AUFGABE ::
Schreibe das gesamte Material unten Zeile für Zeile unverändert ab und lass die Bilder dabei weg.

GEGEBENES MATERIAL ::
---------------

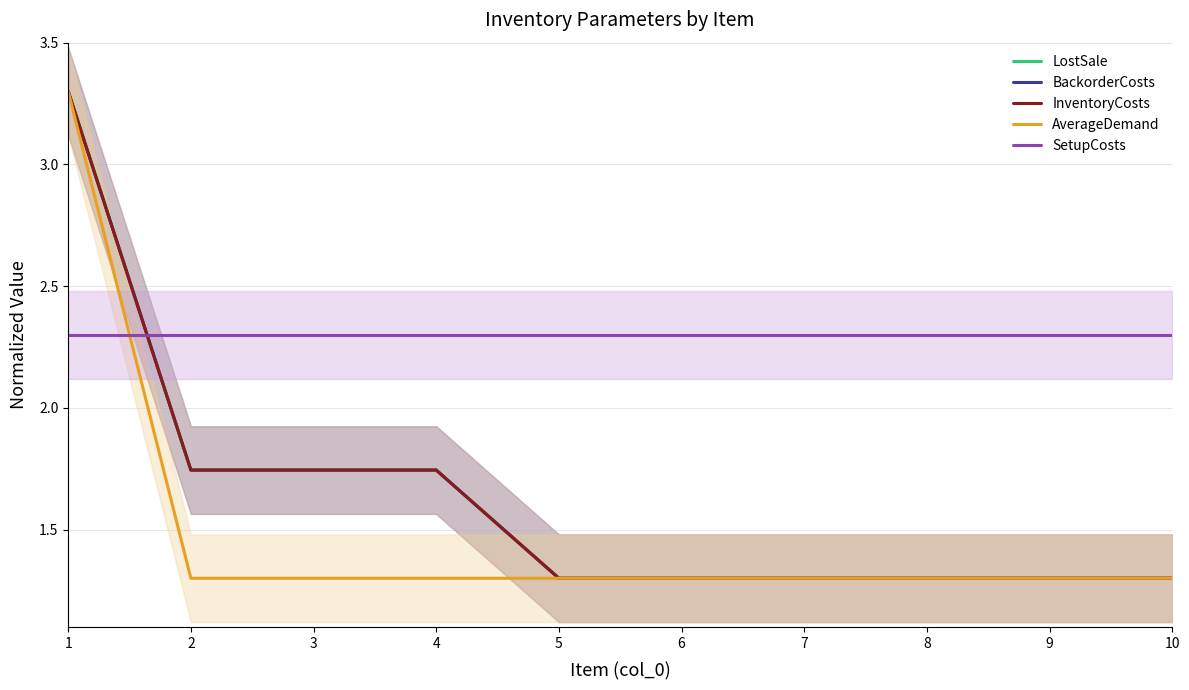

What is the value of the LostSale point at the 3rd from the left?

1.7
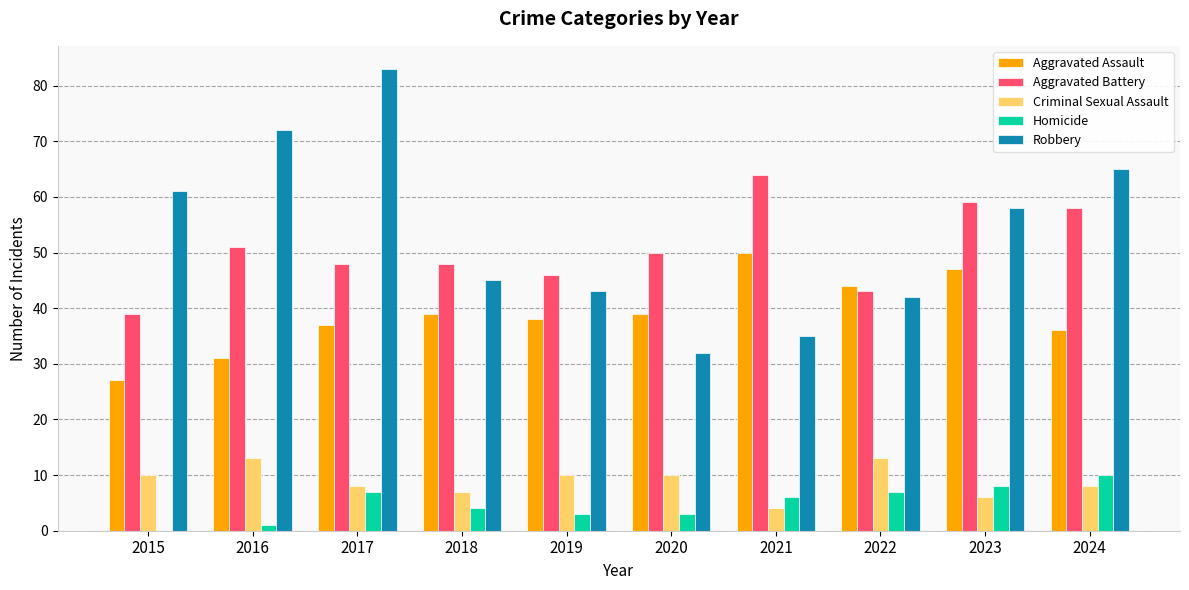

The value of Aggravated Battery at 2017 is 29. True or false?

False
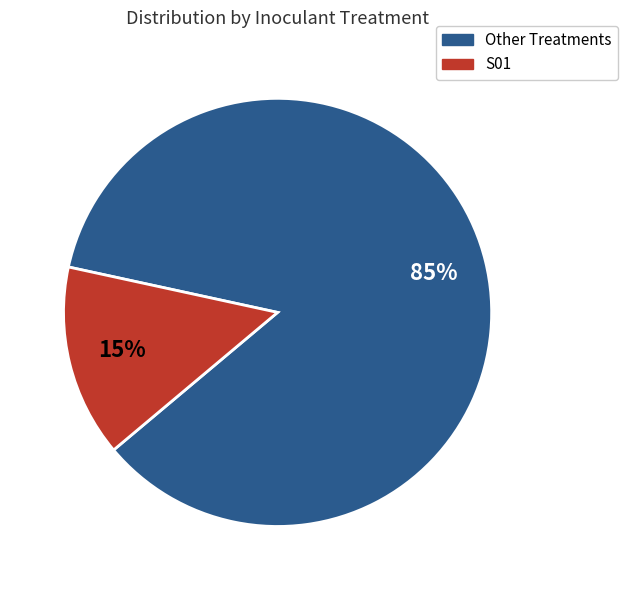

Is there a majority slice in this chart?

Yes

---------------

AUSGABE ::
What is the value of the LostSale point at the 3rd from the left?

1.7

The value of Aggravated Battery at 2017 is 29. True or false?

False

Is there a majority slice in this chart?

Yes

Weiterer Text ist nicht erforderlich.